Kazrek turned then, adjusting the belt at his waist, and caught me staring. His eyes darkened slightly—just a flicker—but he didn’t say a word. Just crossed to me in three long strides.
He leaned down, one hand braced beside my head, the other finding my jaw. His thumb swept gently beneath my cheekbone, and then he kissed me—slow and quiet.
“I’ll wait downstairs,” he said, voice low. "Take your time."
I nodded, heat still pulsing behind my ribs.
He lingered for one more second—like maybe he didn’t want to go, not really—then turned and left, the door clicking softly behind him.
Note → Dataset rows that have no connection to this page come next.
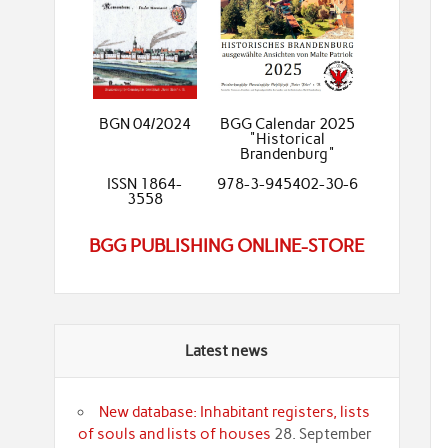
BGN 04/2024
BGG Calendar 2025
"Historical
Brandenburg"
ISSN 1864-
978-3-945402-30-6
3558
BGG PUBLISHING ONLINE-STORE
Latest news
New database: Inhabitant registers, lists
of souls and lists of houses
28. September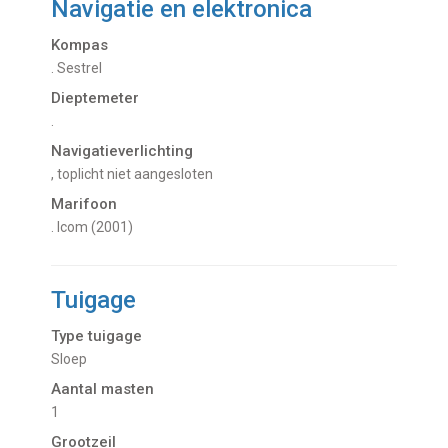
Navigatie en elektronica
Kompas
. Sestrel
Dieptemeter
.
Navigatieverlichting
, toplicht niet aangesloten
Marifoon
. Icom (2001)
Tuigage
Type tuigage
Sloep
Aantal masten
1
Grootzeil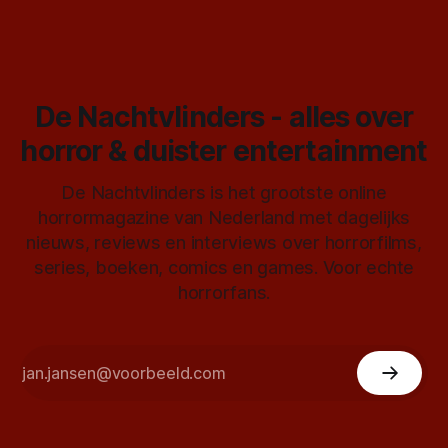
De Nachtvlinders - alles over
horror & duister entertainment
De Nachtvlinders is het grootste online
horrormagazine van Nederland met dagelijks
nieuws, reviews en interviews over horrorfilms,
series, boeken, comics en games. Voor echte
horrorfans.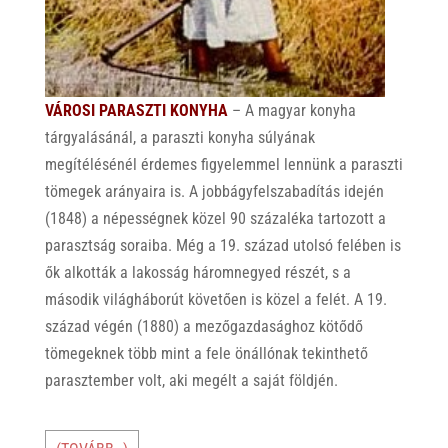
VÁROSI PARASZTI KONYHA
– A magyar konyha
tárgyalásánál, a paraszti konyha súlyának
megítélésénél érdemes figyelemmel lennünk a paraszti
tömegek arányaira is. A jobbágyfelszabadítás idején
(1848) a népességnek közel 90 százaléka tartozott a
parasztság soraiba. Még a 19. század utolsó felében is
ők alkották a lakosság háromnegyed részét, s a
második világháborút követően is közel a felét. A 19.
század végén (1880) a mezőgazdasághoz kötődő
tömegeknek több mint a fele önállónak tekinthető
parasztember volt, aki megélt a saját földjén.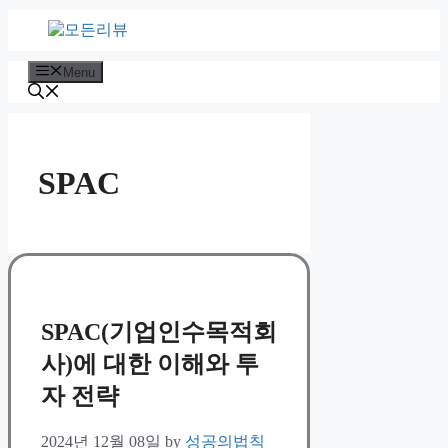
Skip
to
content
Menu
SPAC
SPAC(기업인수목적회
사)에 대한 이해와 투
자 전략
2024년 12월 08일
by
성공의법칙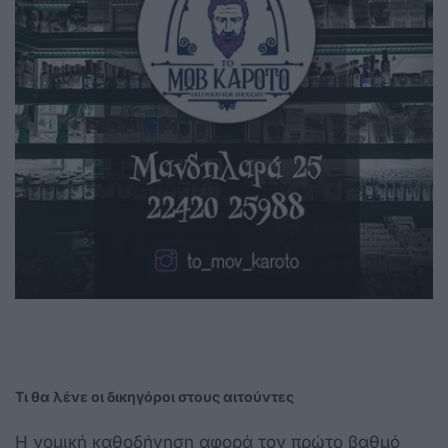
Τι θα λένε οι δικηγόροι στους αιτούντες
Η νομική καθοδήγηση αφορά τον πρώτο βαθμό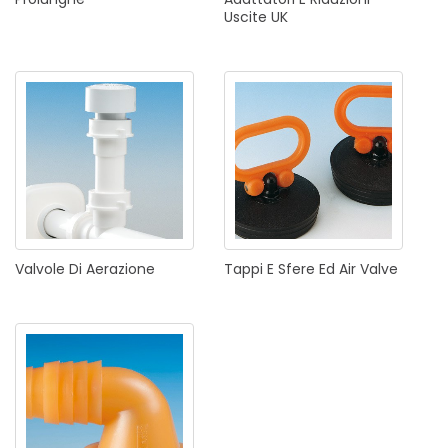
Uscite
UK
Valvole
Di
Aerazione
Tappi
E
Sfere
Ed
Air
Valve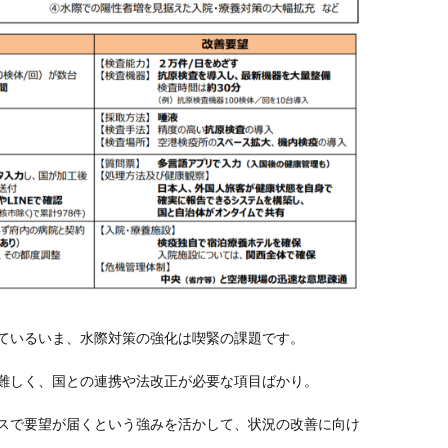
ているいま、水際対策の強化は喫緊の課題です。
難しく、国との連携や法改正が必要な項目ばかり。
スで要望が届くという強みを活かして、状況の改善に向け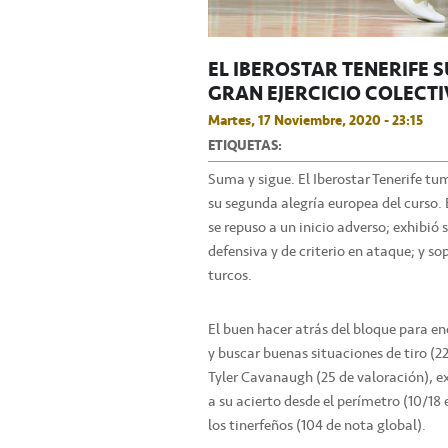
EL IBEROSTAR TENERIFE 
GRAN EJERCICIO COLECT
Martes, 17 Noviembre, 2020 - 23:15
ETIQUETAS:
Suma y sigue. El Iberostar Tenerife tu
su segunda alegría europea del curso. E
se repuso a un inicio adverso; exhibió
defensiva y de criterio en ataque; y s
turcos.
El buen hacer atrás del bloque para enc
y buscar buenas situaciones de tiro (22 
Tyler Cavanaugh (25 de valoración), ex
a su acierto desde el perímetro (10/18 
los tinerfeños (104 de nota global).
I lay there a moment longer, staring at the low ceiling, the grain of the beams overhead blurred by sleep I hadn’t fully shaken. The scent of skin and sweat and smoke still clung to the blankets, and my body still thrummed with the aftermath of his hands on me.
Then I sat up.
Slowly. Carefully. My muscles ached in places that hadn't been used in far too long, and there was a tender sort of soreness between my legs that made me press my thighs together, just to feel it again.
I pulled the sheet around me and rose slowly, bare feet meeting the cool floor. At the basin by the hearth, I splashed water over my face, then the back of my neck. I tried not to think of the dark stone in my drawer. Or the elf downstairs. Or the way Maeve had said the shadows whispered to her.
But they came anyway, creeping back in like cold around the edges of a closed door.
I wrapped the sheet tighter around my shoulders. The scent of Kazrek was still in the cloth—cedar and ironroot and the faintest trace of the oil he used on his hair. I pressed the sheet tighter to my chest, breathing him in one last time. Then I let it fall.
My dress was draped over the chair, the fabric wrinkled and faintly scented with firelight and mead. I stepped into it slowly, wincing a little as I tugged the bodice back into place. It clung more snugly than I remembered—maybe because of how aware I was now of the places he’d touched. Where his hands had rested. Where his mouth had lingered.
I reached for my shawl, which had fallen across the back of the other chair. It took me a moment to settle it around my shoulders, fingers fumbling with the pin as I tried to fasten it at my collarbone. Modesty, I told myself. But it was more than that. It was armor. The soft, worn kind that didn’t clink or shine, but made me feel held all the same.
When I turned to the mirror above the wash basin, I hesitated.
I looked.
Not long. Not deeply. But enough.
The circles beneath my eyes were still there, but softened somehow. Less sharp. My cheeks held a flush that hadn’t come from embarrassment, and my mouth… by the Alders, my mouth looked kissed. Not swollen. Not bruised. Just softened. Like he’d drawn something out of me I hadn’t realized I’d buried.
I reached up and tucked a stray lock of red hair behind my ear, smoothing it down with damp fingers. The mirror didn’t lie.
I looked like someone who’d been touched. Who’d been wanted.
And more than that—someone who’d let herself want back.
For a second, it rattled me. The woman staring back wasn’t the one who always had a plan, who always kept her shoulders straight and her jaw locked tight.
But maybe… that wasn’t weakness.
Maybe it was just living.
I drew in a breath. Let it out slow. Then turned away from the mirror and crossed to the door.
The floorboards creaked beneath my feet as I descended the narrow staircase. The inn was quiet, hushed in that way things get the morning after a long night. Most of the tables had been cleared, though a few mismatched chairs still sat askew, as if the revelers who left them behind hadn’t quite made a clean exit. Low voices murmured from the corner table near the hearth.
Kazrek sat with his back to the fire, its steady warmth casting a faint glow along the curve of his jaw. Vorgrim lounged across from him, mug in hand, his bulk slouched but his eyes sharp. And between them, the elf with silver-marked skin that I saw the night the caravan first rode into town.